The majority opinion generally agrees with this statement, and cites Konrad, Hill, and Burch, but, confusingly, it also states at one point that “a person who has the power to exercise a degree of dominion or control over ‘any child sexually abusive material’ is sufficiently culpable to fall within the scope of MCL 750.145c(4).” The majority states that this statement is a “preliminary review” of the meaning of “possess” and is not intended to be the final standard. This statement could be read, however, to mean that the power to exercise a degree of dominion and control, without the intent, is sufficient to satisfy the statute because the majority states that the power, itself, is sufficient to “fall within the scope of MCL 750.145c(4).” Despite the unnecessary confusion created by this statement, I will take the majority at its word. I urge the lower courts to do the same and assume that the majority is holding that the power and the intention to exercise dominion and control are required to satisfy the statute.

Defendant Lazarus admitted intentionally paying to access websites with prohibited images and knowingly viewing prohibited images, but there are no allegations that he intended to save, print, e-mail, enlarge or otherwise exercise dominion and control over the prohibited images. As explained above, the facts with regard to defendant Flick are less clear. While it would be sufficient to establish that he exercised dominion and control if he did save prohibited images to his hard drive, if he did not, then the facts of his case are the equivalent of defendant Lazarus’s.
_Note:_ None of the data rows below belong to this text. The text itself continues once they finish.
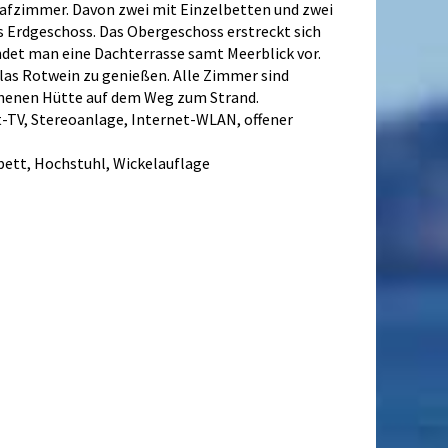
lafzimmer. Davon zwei mit Einzelbetten und zwei
 Erdgeschoss. Das Obergeschoss erstreckt sich
det man eine Dachterrasse samt Meerblick vor.
las Rotwein zu genießen. Alle Zimmer sind
sehenen Hütte auf dem Weg zum Strand.
-TV, Stereoanlage, Internet-WLAN, offener
ett, Hochstuhl, Wickelauflage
For example, a person could want to avoid taking up space on the computer’s hard drive or having other household members see the images. Alternatively, as often happens when a person visits a website, the defendant might be content to view the images as they are presented on the website without any additional action.

Like Michigan’s statute, the federal statute used to prohibit the knowing possession of child pornography. The statute was amended in 2008, however, and it now prohibits both knowingly possessing prohibited images and knowingly accessing them “with intent to view ....” 18 USC 2252A(a)(5). The federal courts of appeals interpretation of the statute before amendment, however, is still relevant.

A case cited by the majority opinion, United States v Kain, 589 F3d 945, 950 (CA 8, 2009), did state that “[a] computer user who intentionally accesses child pornography images on a web site gains actual control over the images,” but its analysis has limited utility in this context because the court was interpreting the amended version of 18 USC 2252A(a)(5) discussed in the preceding footnote, and, regardless, the defendant in that case had prohibited images in both TIFs and files that had been manually saved to his computer.

See, also, United States v Miller, 527 F3d 54, 66-69 (CA 3, 2008) (the defendant saved files to a zip disk); United States v White, 506 F3d 635, 642 (CA 8, 2007) (the defendant saved images to a computer disk, admitted that he had images on his computer, and gave the agent step-by-step instructions on how to access them); United States v Irving, 452 F3d 110, 122 (CA 2, 2006) (images were saved in the “My Documents” folder); United States v Bass, 411 F3d 1198, 1201-1202 (CA 10, 2005) (the defendant purchased special software to attempt to delete TIFs of child pornography from the computer); United States v Tucker, 305 F3d 1193, 1198-1199, 1204 (CA 10, 2002) (the defendant intentionally deleted TIF files).

In the trial court, defendant Flick argued that his admission was inadmissible because there was no corpus delicti absent the statement. The trial court disagreed because, like the majority of this Court, it determined that paying for and viewing a prohibited image was sufficient to establish possession. Given my differing view of what constitutes “possession,” however, I would remand to the trial court to reconsider this issue.